• TEXT EXTRACT:
▬▬▬

Apple's 'Photos' for OS X to come with pro-level image search, editing, plugins, more

Posted:
in Mac Software edited February 2015
Less than a week after Apple announced plans to ditch both its pro-level Aperture and consumer-minded iPhoto photography tools for OS X, a report on Tuesday offers additional details on the upcoming replacement app, Photos for OS X.


Source: Apple


Last Friday, Apple revealed it has ceased development of Aperture and iPhoto in favor of "Photos for OS X," which is set to debut in 2015 as an accompaniment to the next-generation OS X 10.10 Yosemite operating system.

At the time, little was known about Photos aside from a brief onstage mention at WWDC and a screenshot that shows a user interface and toolset befitting of a "prosumer" title.

On Tuesday, Apple revealed a bit more background on the upcoming app, telling Ars Technica that Aperture-level features will be built into the title at launch, including image search, editing, effects and third-party extensibility, or plugins.

As seen in the above screenshot provided by Apple, Photos for OS X will be an in-between product, blurring the line between consumer and professional-grade image editing and management software. For example, while image adjustments like saturation, temperature and contrast exist in iPhoto, the upcoming Photos app appears to have a higher level of control ala Aperture.

▬▬▬

(Data records)
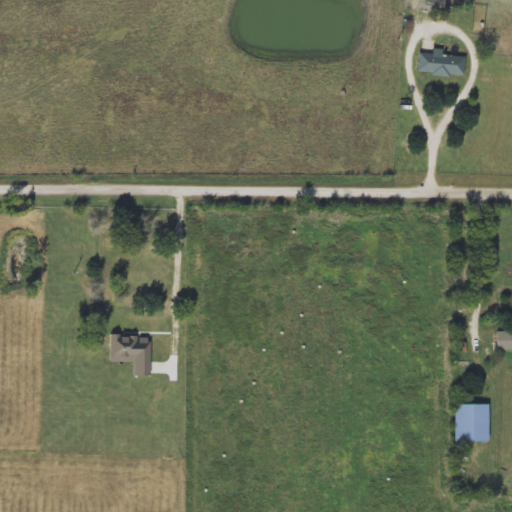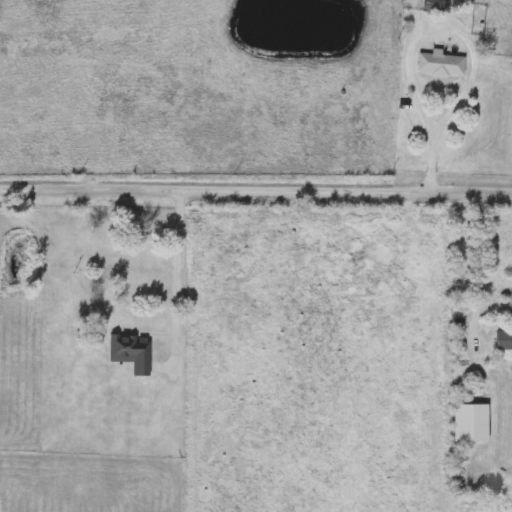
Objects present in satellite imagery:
road: (448, 5)
building: (431, 6)
building: (431, 6)
building: (438, 62)
building: (438, 63)
road: (408, 71)
road: (431, 162)
road: (255, 188)
road: (477, 261)
building: (141, 277)
building: (141, 278)
road: (145, 315)
road: (437, 347)
building: (469, 421)
building: (470, 421)
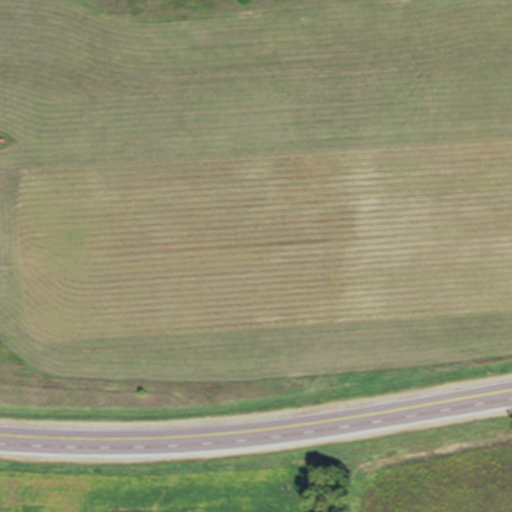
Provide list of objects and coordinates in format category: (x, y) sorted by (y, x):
road: (257, 427)
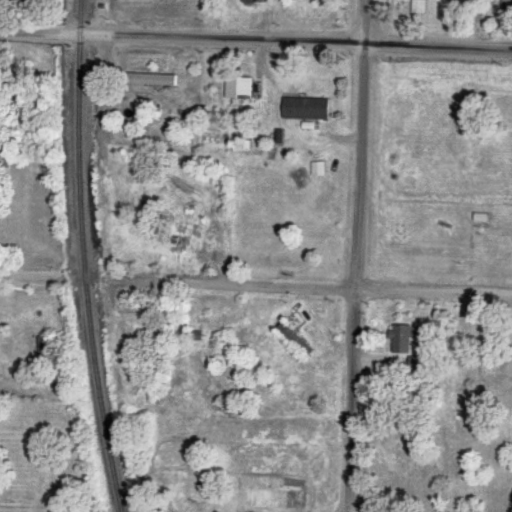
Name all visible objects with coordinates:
building: (255, 1)
building: (301, 1)
building: (415, 6)
building: (507, 9)
road: (255, 38)
building: (152, 79)
building: (240, 88)
building: (307, 109)
building: (146, 183)
building: (214, 193)
building: (179, 236)
road: (357, 256)
railway: (81, 257)
road: (31, 276)
road: (303, 286)
building: (296, 339)
building: (401, 339)
building: (45, 345)
building: (248, 369)
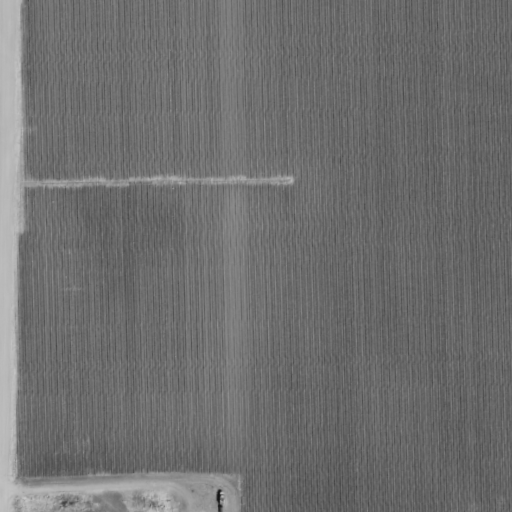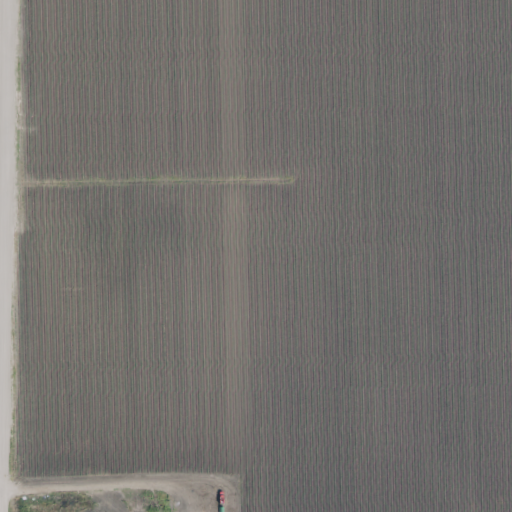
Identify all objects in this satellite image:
road: (7, 256)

▬▬▬

• WHAT TO WORK ON:
**1)** According to the Photos for OS X article, which Aperture-level features did Apple tell Ars Technica would be in the app at launch?
**2)** Proceed with the Photos for OS X article, picking up right after its final sentence.

• FINAL ANSWERS:
**1)** Image search, editing, effects, and third-party extensibility, or plugins.

**2)**
The most enticing promise, however, is third-party extensibility, which could potentially bring advanced customization options that users can apply to tailor Photos to their specific needs. If developers take to Apple's software, the app may one day offer an image editing framework robust and powerful enough to rival true pro-level tools. That being said, it looks as though out-of-the-box functionality will be somewhere between iPhoto and Aperture, as Apple alluded to in its previous statement.

As for current Aperture users, Apple said it will roll out a final update to bring compatibility with OS X Yosemite, but there are no plans to continue software development beyond that point. To ease the transition, the company is working on a solution to streamline image transfers from Aperture to Photos for OS X, which will likely to built into the forthcoming title.

Interestingly, Apple also mentioned it is concurrently working on a transitionary workflow from Aperture to Adobe's Lightroom, suggesting Photos may not fit the needs of photography professionals.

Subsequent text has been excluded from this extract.